Deploy PHP Laravel App to AWS Elastic Beanstalk using GitHub Actions
This article demonstrates how to deploy a PHP (Laravel) application to Elastic Beanstalk using GitHub Actions. A breakdown of the article is as follows.
- Create IAM User for AWS S3 and EBS access.
- Create an S3 bucket for storing deployment packages.
- Add credentials to GitHub repository secrets.
- Start with GitHub Actions – main.yml.
- Create CI/CD pipeline with main.yml file.
- Deploy to Elastic Beanstalk from GitHub.
We recommend reading this article without skipping any sections, as it will surely add alot of value.
Before We Deploy Laravel to Elastic Beanstalk from GitHub
If you’re replicating the steps of this walkthrough, make sure you do the following.
- Fork or clone this Laravel repository from GitHub.
- Deploy the PHP Laravel application to Elastic Beanstalk.
Our CloudOps Articles on Hosting Laravel Apps on AWS & Beanstalk
What are GitHub Actions?
GitHub Actions is a CI/CD platform. It automates your build, test, and deploy pipeline. Continuous Integration/Continuous delivery (CI/CD) is a popular standard in agile software development. The motive of a CI/CD pipeline is to automate all the processes involved in pushing applications to production.
Speed is a crucial feature in agile software development, and that’s why CI/CD exists to automate workflows and quickly deploy application sprints all the way to production. Here’s a gentle introduction to CI/CD.
GitHub Actions is built-in into GitHub and run workflows on corresponding events. These workflows go beyond the scope of DevOps and add many other functionalities – for instance, linting and sanity checks, commit message validation, and so on. Read more about GitHub Actions.
Workflow for Deploying our Laravel PHP App to Elastic Beanstalk using GitHub Actions
Here’s a block diagram that visualizes the complete workflow that we are going to bring to life in this article.
A textual overview of this workflow is as follows.
- The developer pushes a commit to the repository.
- On code push, GitHub Actions triggers the workflows and deploy the latest repository version to an S3 bucket.
- GitHub Actions then updates Elastic Beanstalk to the latest application source code.
This breakdown is an abstract view. The following sections will dive into the specifics, and by the end of this article, we will have a working Elastic Beanstalk application with a CI/CD pipeline.
Step 1 | Create IAM Users with Appropriate Permissions
It is always recommended to assign the least privileges to users so that they can only do what they are supposed to do and nothing more than that – Least Privilege Principle. On a similar note, we won’t use the root account for subsequent AWS access via GitHub Actions, and that’s why we create IAM users with two permissions.
- S3FullAccess
- ElasticBeanstalkFullAccess
GitHub Actions will interact with these AWS S3 and ElasticBeanstalk, so we need a user with these specific permissions. Here’s how to create an IAM user in AWS.

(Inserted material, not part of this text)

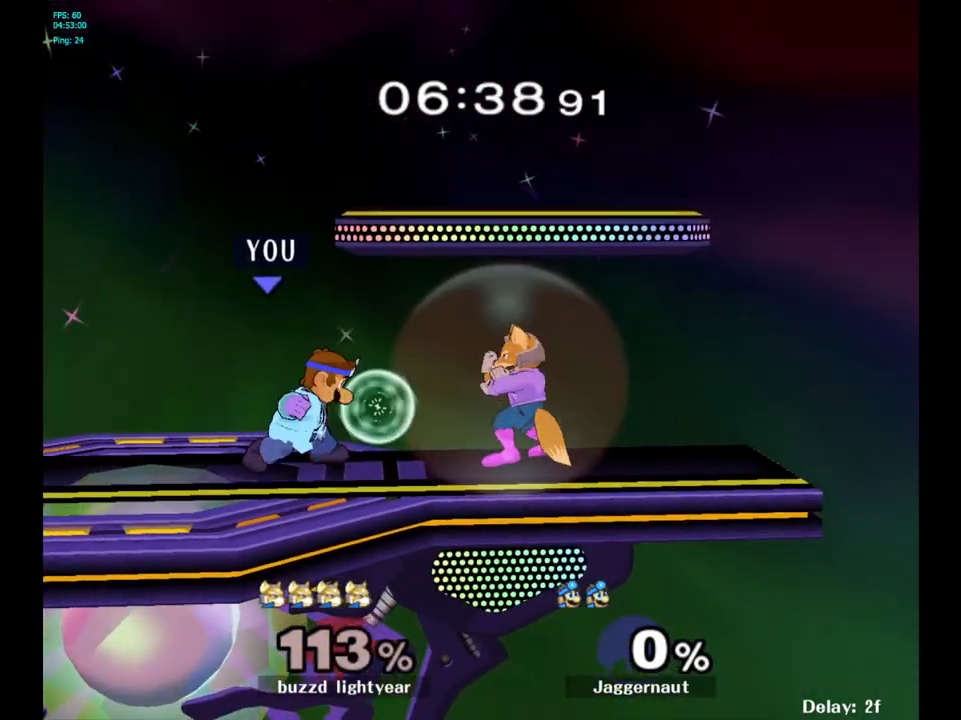
{"buttons": [], "left_stick": "up-right", "right_stick": "center", "events": [[183, "left_stick", "right"], [317, "A", "down"], [317, "left_stick", "up-right"], [483, "A", "up"]]}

1. Navigate to Identity Access and Management (IAM) in AWS Services.
2. In the IAM dashboard, navigate to Users.
3. In IAM > Users, click on Add users.
4. Provide a username and check the Access key – Programmatic access. Click Next: Permissions to proceed.
5. Toggle to Attach existing policies automatically.
6. In the search box, type “AmazonS3FullAccess” and select the policy.
7. Repeat Step 6 for “AdministratorAccess-AWSElasticBeanstalk”
8. Click Next: Tags to proceed further.
9. Add a tag (optional) and click on Next: Review.
10. Review the user, double check the permissions, and click Create User.
11. Copy your Access key ID and Secret access key to a secure destination. You can also download the .csv.
12. Once you’re done, click Close.
Congratulations! Here’s the newly created IAM user among the pool of others.
Note: Never share your Access key ID and Secret access key.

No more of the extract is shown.